(Raw data Opens)

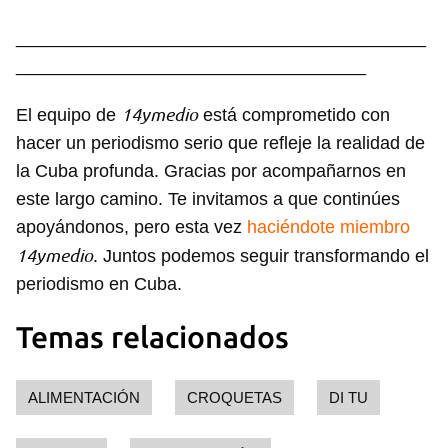
_________________________________________
INICIAR SESIÓN
CANCELAR
___________________________________
14ymedio
El equipo de
está comprometido con
hacer un periodismo serio que refleje la realidad de
la Cuba profunda. Gracias por acompañarnos en
este largo camino. Te invitamos a que continúes
apoyándonos, pero esta vez
haciéndote miembro
14ymedio
. Juntos podemos seguir transformando el
periodismo en Cuba.
Temas relacionados
ALIMENTACIÓN
CROQUETAS
DI TU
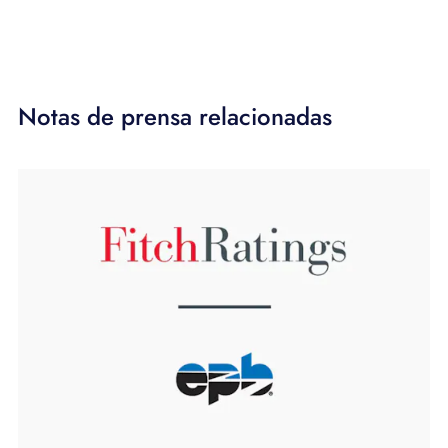
Notas de prensa relacionadas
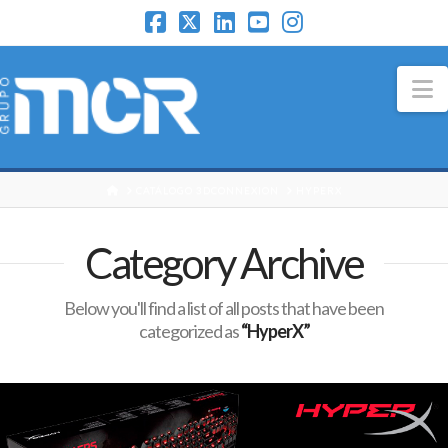
N
HOME
CATÁLOGO 3DCONNEXION
HYPERX
Category Archive
Below you'll find a list of all posts that have been
categorized as
“HyperX”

(Raw data Closes)

Return all lines of the material above in which the word "Cuba" occurs.

> Answer to the problem
la Cuba profunda. Gracias por acompañarnos en
periodismo en Cuba.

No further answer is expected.